+++ Records
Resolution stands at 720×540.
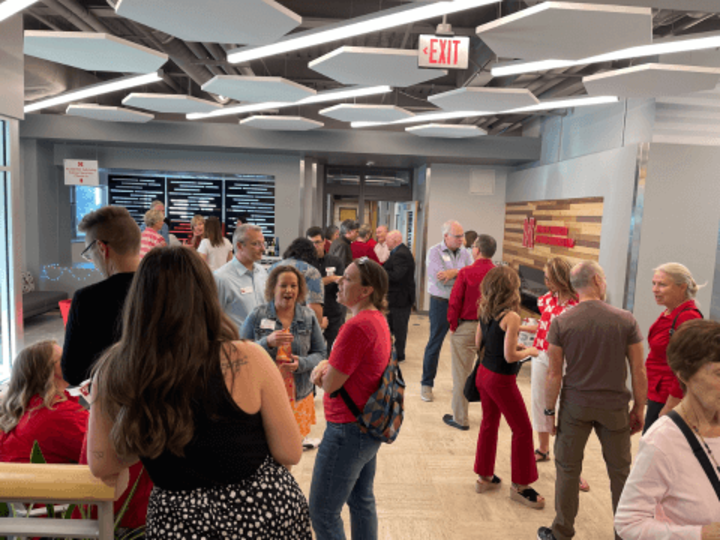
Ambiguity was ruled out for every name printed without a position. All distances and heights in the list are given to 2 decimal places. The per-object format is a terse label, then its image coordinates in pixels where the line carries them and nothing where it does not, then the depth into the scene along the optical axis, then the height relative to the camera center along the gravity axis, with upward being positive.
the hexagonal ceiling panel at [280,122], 7.13 +1.25
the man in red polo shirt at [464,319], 4.36 -0.89
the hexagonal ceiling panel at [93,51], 3.69 +1.18
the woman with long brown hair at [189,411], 1.12 -0.47
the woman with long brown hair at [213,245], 5.73 -0.43
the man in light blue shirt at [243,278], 3.36 -0.47
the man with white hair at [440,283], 5.25 -0.72
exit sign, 3.48 +1.13
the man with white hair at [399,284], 6.14 -0.84
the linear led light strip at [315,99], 5.95 +1.40
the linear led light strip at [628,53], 3.54 +1.31
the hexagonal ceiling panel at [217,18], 2.86 +1.14
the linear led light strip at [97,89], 5.66 +1.37
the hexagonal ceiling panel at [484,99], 5.00 +1.24
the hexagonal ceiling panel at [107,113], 6.88 +1.24
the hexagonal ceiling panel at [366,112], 6.15 +1.25
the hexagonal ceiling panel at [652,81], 3.95 +1.19
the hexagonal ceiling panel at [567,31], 2.85 +1.17
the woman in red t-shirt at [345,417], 2.13 -0.86
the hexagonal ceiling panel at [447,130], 7.25 +1.26
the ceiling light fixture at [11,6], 2.96 +1.14
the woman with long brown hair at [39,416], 1.94 -0.84
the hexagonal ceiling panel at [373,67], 3.78 +1.18
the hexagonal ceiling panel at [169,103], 6.04 +1.25
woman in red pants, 3.22 -1.06
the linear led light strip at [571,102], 5.75 +1.38
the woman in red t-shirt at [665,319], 2.89 -0.53
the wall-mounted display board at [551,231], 6.35 -0.14
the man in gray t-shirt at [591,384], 2.63 -0.84
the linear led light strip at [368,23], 3.15 +1.29
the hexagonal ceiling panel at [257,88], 4.81 +1.21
++++++
## Exercise instructions
With every picture removed, give the entries above again exactly.

## Written reply
Resolution stands at 720×540.
Ambiguity was ruled out for every name printed without a position. All distances and heights in the list are given to 2 decimal places. The per-object format is a terse label, then its image coordinates in pixels where the line carries them and nothing where it does not, then the depth into the scene along the optical axis, then the height relative to the camera center along the gravity axis, with upward being positive.
the hexagonal ceiling panel at [280,122], 7.13 +1.25
the man in red polo shirt at [464,319], 4.36 -0.89
the hexagonal ceiling panel at [93,51], 3.69 +1.18
the woman with long brown hair at [189,411], 1.12 -0.47
the woman with long brown hair at [213,245], 5.73 -0.43
the man in light blue shirt at [243,278], 3.36 -0.47
the man with white hair at [440,283], 5.25 -0.72
exit sign, 3.48 +1.13
the man with white hair at [399,284], 6.14 -0.84
the linear led light strip at [315,99], 5.95 +1.40
the linear led light strip at [628,53], 3.54 +1.31
the hexagonal ceiling panel at [217,18], 2.86 +1.14
the linear led light strip at [97,89], 5.66 +1.37
the hexagonal ceiling panel at [484,99], 5.00 +1.24
the hexagonal ceiling panel at [107,113], 6.88 +1.24
the hexagonal ceiling panel at [366,112], 6.15 +1.25
the hexagonal ceiling panel at [652,81], 3.95 +1.19
the hexagonal ceiling panel at [567,31], 2.85 +1.17
the woman in red t-shirt at [345,417], 2.13 -0.86
the hexagonal ceiling panel at [447,130], 7.25 +1.26
the ceiling light fixture at [11,6], 2.96 +1.14
the woman with long brown hair at [39,416], 1.94 -0.84
the hexagonal ceiling panel at [373,67], 3.78 +1.18
the hexagonal ceiling panel at [169,103], 6.04 +1.25
woman in red pants, 3.22 -1.06
the linear led light strip at [571,102], 5.75 +1.38
the woman in red t-shirt at [665,319], 2.89 -0.53
the wall-mounted display board at [551,231], 6.35 -0.14
the man in gray t-shirt at [591,384], 2.63 -0.84
the linear led light strip at [368,23], 3.15 +1.29
the hexagonal ceiling panel at [257,88], 4.81 +1.21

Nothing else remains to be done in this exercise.